Another option to consider is using something like Bullfrog Snot to increase the traction. Since you have a six axle locomotive you could try it on one set of wheels, it should increase the pulling power without compromising electrical pickup significantly. 

Tom


----------



## vette-kid (May 2, 2020)

Went ahead and ordered some. Never used it before, perhaps one axle on each truck would make a difference without hurting electrical performance? Does it wear off or need reapplied frequently? This might be a solution for my 4-4-0 as well. 

Sent from my SM-G781U using Tapatalk


----------



## SD40Tom (May 15, 2020)

I'm not sure how long it lasts, I applied it to a LifeLike 2-8-8-2 a year ago and have not had to redo it yet, but it doesn't have a lot of run time either. It definitely helps though. There's a couple of YouTube videos that show how to apply it, worth watching. Just search for bullfrog snot. 

Tom


----------



## vette-kid (May 2, 2020)

While testing after placing some tungsten putty in it, she stuttered a few things and then gave up the magic smoke. Not sure what happened as the putty is not conductive. The motor work when power is directly applied, as does the light board. Some something after the pickup and before the motor... which is odd because there isn't really anything else to fry. Clearly I'm missing something but no more time to investigate today. (dealing with a flooded floor!)

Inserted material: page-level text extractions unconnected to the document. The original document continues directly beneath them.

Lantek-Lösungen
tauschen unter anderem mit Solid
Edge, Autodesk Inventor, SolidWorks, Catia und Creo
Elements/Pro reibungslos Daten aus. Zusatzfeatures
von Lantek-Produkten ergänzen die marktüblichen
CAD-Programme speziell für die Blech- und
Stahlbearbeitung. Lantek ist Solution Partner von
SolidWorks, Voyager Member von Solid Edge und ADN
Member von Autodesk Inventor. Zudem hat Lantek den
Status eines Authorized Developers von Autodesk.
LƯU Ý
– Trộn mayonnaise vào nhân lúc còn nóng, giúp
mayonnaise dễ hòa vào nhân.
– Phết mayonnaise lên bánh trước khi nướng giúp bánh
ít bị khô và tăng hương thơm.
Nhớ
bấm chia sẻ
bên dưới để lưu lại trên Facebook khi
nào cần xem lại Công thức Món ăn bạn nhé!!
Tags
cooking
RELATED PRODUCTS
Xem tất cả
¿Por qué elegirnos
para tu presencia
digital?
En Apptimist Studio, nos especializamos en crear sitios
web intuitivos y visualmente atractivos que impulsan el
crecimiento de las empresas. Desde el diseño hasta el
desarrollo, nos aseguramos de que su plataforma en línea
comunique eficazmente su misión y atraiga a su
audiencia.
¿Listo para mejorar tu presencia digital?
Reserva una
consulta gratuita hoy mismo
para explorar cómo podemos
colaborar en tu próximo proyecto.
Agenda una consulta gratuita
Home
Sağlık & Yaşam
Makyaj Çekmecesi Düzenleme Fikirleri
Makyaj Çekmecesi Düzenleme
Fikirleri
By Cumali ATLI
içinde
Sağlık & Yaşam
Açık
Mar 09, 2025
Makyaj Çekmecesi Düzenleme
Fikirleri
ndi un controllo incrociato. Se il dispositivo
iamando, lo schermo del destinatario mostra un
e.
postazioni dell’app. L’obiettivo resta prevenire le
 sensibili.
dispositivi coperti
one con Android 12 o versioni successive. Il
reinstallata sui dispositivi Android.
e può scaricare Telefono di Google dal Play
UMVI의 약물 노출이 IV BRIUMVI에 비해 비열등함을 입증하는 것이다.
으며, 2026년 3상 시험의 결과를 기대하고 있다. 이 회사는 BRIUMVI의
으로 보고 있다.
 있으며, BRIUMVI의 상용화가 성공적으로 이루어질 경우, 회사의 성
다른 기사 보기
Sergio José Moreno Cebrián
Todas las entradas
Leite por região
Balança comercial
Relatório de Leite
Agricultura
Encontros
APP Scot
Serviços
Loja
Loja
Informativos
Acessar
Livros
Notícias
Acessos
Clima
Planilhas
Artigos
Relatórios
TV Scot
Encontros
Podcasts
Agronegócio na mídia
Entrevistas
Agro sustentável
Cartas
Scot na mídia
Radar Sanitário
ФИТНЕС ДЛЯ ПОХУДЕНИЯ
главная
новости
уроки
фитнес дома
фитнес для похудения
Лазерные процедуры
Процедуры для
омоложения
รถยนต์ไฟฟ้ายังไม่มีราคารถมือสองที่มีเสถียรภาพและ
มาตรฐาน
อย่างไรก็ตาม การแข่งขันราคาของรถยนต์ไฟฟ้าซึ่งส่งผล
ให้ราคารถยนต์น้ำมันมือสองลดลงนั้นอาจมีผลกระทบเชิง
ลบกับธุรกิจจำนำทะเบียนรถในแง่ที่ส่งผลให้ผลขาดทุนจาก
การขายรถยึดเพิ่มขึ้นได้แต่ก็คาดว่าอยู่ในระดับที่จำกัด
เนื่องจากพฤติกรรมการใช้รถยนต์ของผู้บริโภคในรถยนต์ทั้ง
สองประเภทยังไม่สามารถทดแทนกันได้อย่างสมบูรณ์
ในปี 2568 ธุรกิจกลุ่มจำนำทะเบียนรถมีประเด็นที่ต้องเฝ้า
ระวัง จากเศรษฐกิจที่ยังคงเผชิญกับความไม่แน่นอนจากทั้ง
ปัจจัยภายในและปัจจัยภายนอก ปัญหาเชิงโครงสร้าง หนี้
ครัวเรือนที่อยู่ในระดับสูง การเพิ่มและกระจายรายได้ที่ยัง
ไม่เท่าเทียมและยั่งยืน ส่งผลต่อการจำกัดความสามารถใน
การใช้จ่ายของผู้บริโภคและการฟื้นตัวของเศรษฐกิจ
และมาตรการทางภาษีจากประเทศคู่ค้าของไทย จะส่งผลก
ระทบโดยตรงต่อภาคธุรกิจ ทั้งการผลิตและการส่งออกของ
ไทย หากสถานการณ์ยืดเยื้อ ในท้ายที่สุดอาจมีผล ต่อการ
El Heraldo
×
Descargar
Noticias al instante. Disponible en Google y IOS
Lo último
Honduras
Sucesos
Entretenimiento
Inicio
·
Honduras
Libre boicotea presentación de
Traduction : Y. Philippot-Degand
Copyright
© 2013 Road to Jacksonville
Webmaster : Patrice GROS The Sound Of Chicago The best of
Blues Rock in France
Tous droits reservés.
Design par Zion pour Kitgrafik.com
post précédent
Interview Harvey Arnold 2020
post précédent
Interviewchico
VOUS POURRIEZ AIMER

Sent from my SM-G781U using Tapatalk


----------



## vette-kid (May 2, 2020)

Ok, not sure why, but the putty did seem to interfere electrically. So I taped up the frame and was able to add about .75oz to the overall weight. It was able to pull a12oz car up the incline without too much difficulty. A full pound proved too much for it. If I can get the other engines up by that weight and maybe some bullfrog snot, we might have a winner!

Played with the HO a bit with my son and forgot how much heavier those things are! 

Sent from my SM-G781U using Tapatalk


----------



## 498cm3 (Jul 30, 2021)

Vette-kid if you are going for a lengthy consist, make sure you have good wheelsets under your rolling stock. Huge gains can be had there.

Doc

Sent from my moto e6 using Tapatalk


----------



## vette-kid (May 2, 2020)

498cm3 said:


> Vette-kid if you are going for a lengthy consist, make sure you have good wheelsets under your rolling stock. Huge gains can be had there.
> 
> Doc
> 
> Sent from my moto e6 using Tapatalk


That's on the list too!

Sent from my SM-G781U using Tapatalk


----------



## vette-kid (May 2, 2020)

Well that didn't entirely work. In fact, the 4-4-0 seems to run worse and the dash 9 is acting like it's interfering with the electrical pickup. It's only on 2 of 6 axles, I'm wandering if it's too think and causing the others to lose contact a bit?

I did two, one stock weight and one with about. 75oz added. The stock one seems to pull slightly better, the weighted one not so much. So now I need to see if I can remove it and mauve try again with the taking axle instead of the center. 

Sent from my SM-G781U using Tapatalk


----------



## MichaelE (Mar 7, 2018)

There is always the chance you will change the wheel geometry relationship with the other axles in the bogie by using the Bullfrog Snot on a wheelset without a traction tire groove. Lifting the treated wheel axle imperceptibly might make the middle axle lose contact entirely and then you are pretty much right back where you started without enough traction. Wheels that are grooved for traction tires are your best bet, but they probably won't be easy to find as replacements.

Pulling steep grades is where European locomotives really shine. Nearly all have traction tires on two axles/four wheels and they just climb right up the grade. One locomotive I have pulled nine 303mm passenger coaches up a 3.5% grade without breaking a sweat. That's about a ten foot train with the locomotive.

I was very surprised that the Bemo RhB locomotive I have does not have traction tires given that these locomotives and similar locomotives in RhB's fleet operate in extremely rugged territory with grades up to 7% and model railroads using every bit of that without problem.


----------



## MichaelE (Mar 7, 2018)

I saw your other post in the newbies thread about the fantasy railroads with your Jurassic Park locomotive.

I was just thinking of a radical idea to increase the weight. If you bring up McMaster-Carr website and search for lead sheet you will find all sorts of dimensions of this stuff. If you search well, you might find something thin enough that can be cut with scissors and cut two narrow strips and place them on the walkways running the length of the locomotive on both sides.

Heck, I'll look for you and post a link if I find something.


----------



## MichaelE (Mar 7, 2018)

Check here:

Lead Sheet

Scroll down to Lead Sheet. There are small sheets available as thin as 3/64" for a 6"x6" sheet. $11 and change.

Laid onto the walkways and painted you probably won't even notice it. But I bet your locomotive will.


----------



## vette-kid (May 2, 2020)

Actually I've got some lead sheet, that's a great idea!

Sent from my SM-G781U using Tapatalk


----------